Given the difficult state of the Russian economy there is a very strong likelihood that the Central Bank will ease monetary policy to support the real sector, analysts say.
MOSCOW, 28 Oct. The Bank of Russia will again take a course on easing of monetary policy and reduce its key interest rate by 50 basis points in December to 10.5 percent: the main argument — the difficult state of the Russian economy, the magnitude of the recession which is still great, there is a large supply to support the real sector through changes in monetary policy, analysts of “Sberbank CIB”.
A regular meeting of the Board of Directors of the Central Bank rate will be held on Friday, October 30.
In September, the Central Bank refrained from a rate cut mainly due to the uncertainty around the prospects of tighter policy by the fed and the pressure experienced by the ruble under the influence of unfavorable news from China, associated with the devaluation of the yuan and the collapse of the Chinese stock market, analysts remind.
In addition, important for the Bank of Russia is that the ruble weakening in the third quarter caused an acceleration of inflation. These external factors have largely lost their relevance since the last meeting of the Board of Directors of the Central Bank, analysts say.
“In recent weeks, global markets managed to avoid any significant corrections, but the recovery of interest for risky assets had a positive impact on emerging markets. Oil prices remained volatile, however, the price of Brent is now almost the same as that of 11 September — about 48 dollars per barrel,” pointing them.
For and against
“The main argument in favor of reducing the rate of the Central Bank — the difficult state of the Russian economy. Even considering the fact that in recent months there has been some improvement in the dynamics of the main macroeconomic indicators, the decline is still large. In conditions when the Central Bank rate remained double-digit, there is a large supply to support the real economy through changes in monetary policy,” — noted in “Sberbank CIB”.

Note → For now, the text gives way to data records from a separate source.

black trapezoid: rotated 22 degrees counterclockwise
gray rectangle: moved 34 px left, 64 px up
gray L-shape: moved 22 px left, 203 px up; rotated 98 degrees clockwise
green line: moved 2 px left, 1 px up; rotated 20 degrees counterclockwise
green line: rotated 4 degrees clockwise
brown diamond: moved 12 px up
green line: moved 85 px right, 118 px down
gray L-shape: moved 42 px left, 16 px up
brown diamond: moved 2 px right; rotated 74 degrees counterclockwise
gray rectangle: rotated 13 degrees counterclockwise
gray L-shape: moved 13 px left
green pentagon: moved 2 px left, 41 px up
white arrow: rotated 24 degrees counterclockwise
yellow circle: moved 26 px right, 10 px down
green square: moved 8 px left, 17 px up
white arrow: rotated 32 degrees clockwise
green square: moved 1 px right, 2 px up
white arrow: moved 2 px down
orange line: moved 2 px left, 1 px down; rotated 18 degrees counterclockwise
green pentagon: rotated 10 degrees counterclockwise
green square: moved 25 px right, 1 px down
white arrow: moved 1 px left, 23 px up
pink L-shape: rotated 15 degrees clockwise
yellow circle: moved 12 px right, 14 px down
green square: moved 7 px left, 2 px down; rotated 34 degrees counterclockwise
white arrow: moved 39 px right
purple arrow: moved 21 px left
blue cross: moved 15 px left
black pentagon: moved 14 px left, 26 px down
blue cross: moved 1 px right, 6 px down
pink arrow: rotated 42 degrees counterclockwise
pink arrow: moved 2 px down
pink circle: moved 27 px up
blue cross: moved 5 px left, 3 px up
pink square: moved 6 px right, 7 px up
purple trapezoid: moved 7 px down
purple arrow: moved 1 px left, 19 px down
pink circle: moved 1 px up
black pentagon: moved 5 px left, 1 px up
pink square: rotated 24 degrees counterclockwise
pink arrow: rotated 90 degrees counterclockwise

The chief argument against rate cuts is still high inflation and inflation expectations. The annual CPI growth rate, which in June fell to 15.3%, and subsequently rose again and since then kept at 15.6-15.8 percent. The fact that in the third quarter, the inflation stopped slowing down, due mainly to a sharp weakening of the ruble under the influence of external factors.
Annual inflation on 1 April will be 8%
“Now, when the influence of these factors has weakened, we expect a slowdown in inflation. Analysis of monthly data on inflation for the period from November 2014 to February 2015 suggests the inevitability of a sharp disinflation. Because these measurements fall out of the CPI in the coming months, by the end of the first quarter of 2016, the pace of annual inflation should fall to about 8%” — gives his assessment of the experts.
“This development will actually mean a tightening of monetary policy because the rate of the Central Bank in real terms, which now has a negative value, rises visibly above the zero mark. Assuming that the Central Bank takes into account scenarios of development of events in the future, it is logical to assume that he will want to take action in advance”, — analysts say.